# Simple grilled cheese



## Riverrose28 (Feb 14, 2013)

Just can't leave this thread empty, so I'll add a very simple recipe for grilled cheese.

I love grilled cheese sandwiches using American cheese.

Turn on your skillet, put butter on a slice of bread, put it into skillet, top with a slice of cheese, add a slice of tomatoe, or you can also add a slice of ham or roast beef, or a couple of slices of bacon. Top with another slice of bread, any kind buttered and turn when one side is brown.

I also like to make this using french bread and steak slices with chees and tomatoe, it's good when you don't have much time or in a hurry. Not sure of the calorie count but I'm sure it's not good if you are on a diet.


----------



## Hosscrazy (Feb 14, 2013)

Oh yeah!!! it's the best with sour dough bread and tomato slices! Very good and easy to make as well!


----------



## Jill (Feb 15, 2013)

I also love grilled cheese, then put it in a shallow bowl and pour tomato soup over it, and eat with a spoon


----------



## Lil Eowyn (Feb 16, 2013)

I loooove grilled cheese! While the pan is still hot, I like to fry some cheese alone on the pan until its hard it they're sooo good! Tastes like cheese curds


----------



## Jill (Feb 16, 2013)

It's on the menu for tonight!!!


----------



## kaycee (Feb 20, 2013)

for a "diet" grilled cheese-just toast the bread, put on cheese, and microwave until cheese is melted. sorry couldn't drain all the calories!!!!


----------



## Performancemini (Feb 25, 2013)

Grilled cheese is such comfort food! Have you tried your George Foreman grill to make grilled cheese? (if you own one). Who needs an extra appliance (panini maker) with the GF. Makes a quick great grilled cheese!

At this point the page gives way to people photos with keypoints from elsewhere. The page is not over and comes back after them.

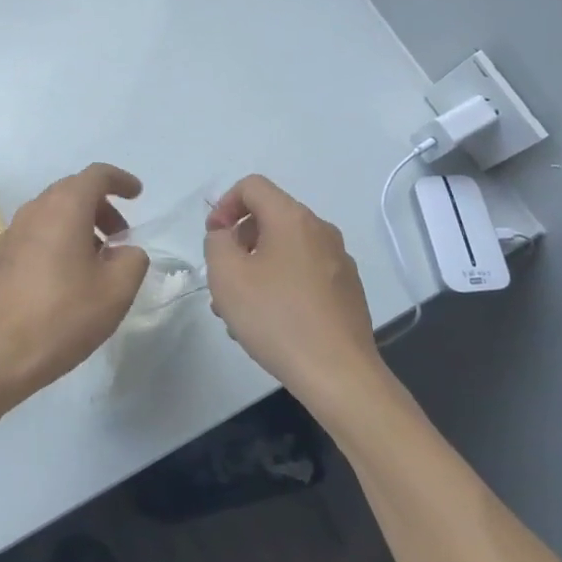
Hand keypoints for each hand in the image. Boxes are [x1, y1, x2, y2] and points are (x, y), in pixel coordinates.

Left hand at [0, 163, 150, 404]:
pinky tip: (66, 277)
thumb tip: (125, 251)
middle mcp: (34, 211)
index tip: (137, 195)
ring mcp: (12, 233)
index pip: (96, 175)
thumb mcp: (116, 291)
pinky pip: (36, 234)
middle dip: (101, 207)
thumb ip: (132, 260)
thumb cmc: (63, 317)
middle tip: (121, 237)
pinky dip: (58, 240)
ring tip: (96, 260)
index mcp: (64, 209)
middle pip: (72, 191)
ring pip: (52, 213)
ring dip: (79, 225)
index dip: (120, 180)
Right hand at [203, 175, 380, 403]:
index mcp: (293, 219)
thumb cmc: (276, 318)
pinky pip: (303, 273)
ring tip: (239, 310)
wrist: (339, 374)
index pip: (252, 186)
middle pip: (269, 218)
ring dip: (256, 268)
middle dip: (239, 242)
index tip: (213, 238)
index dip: (224, 205)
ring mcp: (339, 262)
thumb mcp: (227, 275)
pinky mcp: (347, 291)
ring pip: (285, 250)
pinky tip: (269, 323)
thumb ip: (217, 242)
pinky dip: (280, 285)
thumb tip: (228, 236)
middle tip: (222, 279)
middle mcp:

Try a grilled cream cheese sandwich! Add tomato slice or chives; but watch-it "melts" fast!


----------



## Jill (Feb 25, 2013)

Performancemini said:


> Grilled cheese is such comfort food! Have you tried your George Foreman grill to make grilled cheese? (if you own one). Who needs an extra appliance (panini maker) with the GF. Makes a quick great grilled cheese!
> 
> Try a grilled cream cheese sandwich! Add tomato slice or chives; but watch-it "melts" fast!


WELL.................. I was one who bought one and while I was taking it off the shelf, I did think "can't we do this with our GF Grill?"



Walmart still got my bucks for a panini press, but now that I've used it, I do see that the grill would do it just as well, and our's has a bigger surface and is easier to clean.


----------



## lvponies (May 8, 2013)

We're loving grilled cheese sandwiches with sliced avocados on them!! So creamy and so yummy!!!


----------



## Jill (May 8, 2013)

How about on raisin bread? Ught!!! Nearly 3 full hours until dinner


----------